10. 1948 Tucker Torpedo
Today, you have to pay almost $3,000,000 for a Tucker Torpedo in mint condition. There's a reason for this: only 51 examples were made between 1948 and 1949, and it's extremely difficult to find one of the remaining 47 vehicles. But the Tucker Torpedo also had some innovations: a third directional headlight (The Cyclops Eye") that lit up if you steered the car by more than 10 degrees, a rear-mounted engine, disk brakes, fuel injection and a padded dashboard were all things difficult to find together in a 1948 car. Not to mention the 0.27 drag coefficient!

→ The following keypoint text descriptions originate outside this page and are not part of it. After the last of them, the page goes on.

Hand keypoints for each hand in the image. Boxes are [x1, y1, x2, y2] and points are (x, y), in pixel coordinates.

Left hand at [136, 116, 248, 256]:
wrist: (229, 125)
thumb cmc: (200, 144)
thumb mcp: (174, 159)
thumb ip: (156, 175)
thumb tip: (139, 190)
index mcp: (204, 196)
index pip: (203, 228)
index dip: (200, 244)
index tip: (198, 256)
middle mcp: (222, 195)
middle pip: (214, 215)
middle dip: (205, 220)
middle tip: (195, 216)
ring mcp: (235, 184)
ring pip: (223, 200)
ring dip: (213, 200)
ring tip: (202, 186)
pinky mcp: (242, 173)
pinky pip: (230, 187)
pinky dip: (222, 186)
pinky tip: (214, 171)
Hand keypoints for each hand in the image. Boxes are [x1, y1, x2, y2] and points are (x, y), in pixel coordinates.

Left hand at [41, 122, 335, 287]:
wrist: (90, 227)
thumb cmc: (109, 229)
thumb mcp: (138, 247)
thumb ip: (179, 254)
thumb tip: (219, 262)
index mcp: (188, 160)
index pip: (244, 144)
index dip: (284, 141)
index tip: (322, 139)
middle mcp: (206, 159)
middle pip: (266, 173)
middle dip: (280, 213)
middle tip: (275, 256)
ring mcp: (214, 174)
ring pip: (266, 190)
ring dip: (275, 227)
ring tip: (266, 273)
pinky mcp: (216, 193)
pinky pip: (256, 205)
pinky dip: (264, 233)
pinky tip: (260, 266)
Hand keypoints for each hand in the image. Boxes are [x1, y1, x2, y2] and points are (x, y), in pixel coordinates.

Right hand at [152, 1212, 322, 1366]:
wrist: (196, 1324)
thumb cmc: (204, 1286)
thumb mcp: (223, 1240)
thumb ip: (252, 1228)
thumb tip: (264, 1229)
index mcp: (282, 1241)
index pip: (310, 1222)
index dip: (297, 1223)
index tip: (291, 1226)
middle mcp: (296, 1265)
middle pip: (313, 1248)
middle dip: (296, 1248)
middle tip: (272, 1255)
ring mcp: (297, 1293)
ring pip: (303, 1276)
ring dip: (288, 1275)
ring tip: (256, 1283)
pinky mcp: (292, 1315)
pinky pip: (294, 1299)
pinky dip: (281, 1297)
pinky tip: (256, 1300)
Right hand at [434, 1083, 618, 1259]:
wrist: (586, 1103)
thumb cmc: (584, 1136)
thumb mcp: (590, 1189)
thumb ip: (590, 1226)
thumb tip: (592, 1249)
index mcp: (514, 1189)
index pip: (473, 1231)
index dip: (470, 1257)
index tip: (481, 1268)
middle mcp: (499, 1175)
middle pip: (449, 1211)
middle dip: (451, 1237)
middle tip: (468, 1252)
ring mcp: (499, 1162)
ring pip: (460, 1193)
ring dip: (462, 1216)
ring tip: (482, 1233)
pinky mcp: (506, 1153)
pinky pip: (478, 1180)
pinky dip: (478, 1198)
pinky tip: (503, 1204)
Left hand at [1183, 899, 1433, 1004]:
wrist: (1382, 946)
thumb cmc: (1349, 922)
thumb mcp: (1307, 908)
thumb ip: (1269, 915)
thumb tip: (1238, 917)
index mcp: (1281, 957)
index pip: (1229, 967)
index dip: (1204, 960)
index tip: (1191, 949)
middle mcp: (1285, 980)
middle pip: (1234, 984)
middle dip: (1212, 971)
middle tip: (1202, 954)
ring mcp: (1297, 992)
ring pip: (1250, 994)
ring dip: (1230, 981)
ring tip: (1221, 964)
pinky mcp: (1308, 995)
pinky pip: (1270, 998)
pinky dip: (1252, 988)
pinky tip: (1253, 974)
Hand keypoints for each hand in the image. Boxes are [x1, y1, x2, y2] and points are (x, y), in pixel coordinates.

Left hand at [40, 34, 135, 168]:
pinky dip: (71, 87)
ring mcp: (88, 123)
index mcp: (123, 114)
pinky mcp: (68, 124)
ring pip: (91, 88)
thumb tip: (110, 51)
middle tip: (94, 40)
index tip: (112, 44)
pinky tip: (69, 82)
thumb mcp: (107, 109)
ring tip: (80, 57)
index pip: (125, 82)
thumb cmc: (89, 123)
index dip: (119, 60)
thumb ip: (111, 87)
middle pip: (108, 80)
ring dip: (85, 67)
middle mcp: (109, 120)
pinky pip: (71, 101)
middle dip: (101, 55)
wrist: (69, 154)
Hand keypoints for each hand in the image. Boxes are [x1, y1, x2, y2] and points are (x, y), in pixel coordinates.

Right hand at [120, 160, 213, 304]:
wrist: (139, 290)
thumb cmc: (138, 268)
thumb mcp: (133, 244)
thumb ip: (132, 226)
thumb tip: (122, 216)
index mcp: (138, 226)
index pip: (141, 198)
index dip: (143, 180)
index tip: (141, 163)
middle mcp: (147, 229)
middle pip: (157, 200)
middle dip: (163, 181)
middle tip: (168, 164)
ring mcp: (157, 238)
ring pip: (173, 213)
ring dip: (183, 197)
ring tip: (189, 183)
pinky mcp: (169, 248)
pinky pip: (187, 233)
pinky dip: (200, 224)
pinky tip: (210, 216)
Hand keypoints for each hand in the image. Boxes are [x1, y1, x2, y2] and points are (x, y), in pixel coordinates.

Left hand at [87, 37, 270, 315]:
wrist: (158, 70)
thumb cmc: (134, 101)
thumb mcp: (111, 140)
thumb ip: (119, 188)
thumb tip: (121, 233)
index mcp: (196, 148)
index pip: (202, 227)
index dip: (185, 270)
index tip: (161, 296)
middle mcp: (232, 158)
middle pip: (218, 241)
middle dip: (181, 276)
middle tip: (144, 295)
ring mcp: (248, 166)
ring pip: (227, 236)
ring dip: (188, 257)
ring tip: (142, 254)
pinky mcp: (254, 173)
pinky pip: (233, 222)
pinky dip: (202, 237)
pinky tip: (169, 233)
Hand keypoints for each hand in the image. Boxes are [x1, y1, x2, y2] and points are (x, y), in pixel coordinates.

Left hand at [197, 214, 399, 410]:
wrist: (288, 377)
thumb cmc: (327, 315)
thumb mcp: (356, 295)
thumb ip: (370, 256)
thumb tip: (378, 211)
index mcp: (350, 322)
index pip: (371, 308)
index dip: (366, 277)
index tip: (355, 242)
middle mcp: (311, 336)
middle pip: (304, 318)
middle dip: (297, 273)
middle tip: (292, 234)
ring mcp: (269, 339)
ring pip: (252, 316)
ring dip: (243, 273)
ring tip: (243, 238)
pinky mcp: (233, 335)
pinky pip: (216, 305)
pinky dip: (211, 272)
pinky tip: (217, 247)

11. 1949 Ferrari 166 MM Touring Barchetta
This is a legendary car, the first proper sports car made by Enzo Ferrari under his own name. The custom coachwork comes from Carrozzeria Touring of Milan, and only 25 examples were made. Of course, it competed in the 1951 Mille Miglia rally and can raise over $2 million in today's auctions.
12. 1948 Porsche 356
Another legendary automobile, the 356 is the first production car made by Porsche (the company). Designed by Ferdinand "Ferry" Porsche, the son of Ferdinand Porsche, and Erwin Komenda (father of the Beetle's design), the 356 sported a 4-cylinder, air-cooled rear engine and an all-aluminum body (changed to steel later on). The rear-wheel car had, at first, a 1.1-litre engine, but eventually received 1.3 and 1.5-litre engines that helped it win the hearts of automotive enthusiasts - and a lot of races.
13. 1949 Ford Club Coupe
The most modern American car to see the light of day in the forties was born in 1949. Integrated fenders, a forward-mounted engine, independent front suspension, a modern drive shaft - all were introduced at the same time on this car and would appear and be perfected in the fifties. The split windshield was the only reminder that this car came from another era.
14. 1949 Cadillac Series 62 Convertible/Coupe
Cadillac Series 62 was the quintessential '40s car, alongside the Buick Super, the Roadmaster and the Oldsmobile 98. All shared the C-body platform and crossed the war years with little changes to their styling. On the third generation, launched in 1949, lots of chrome, an oversized grille, a pillarless coupe version and the appearance of tailfins were the signs of things to come.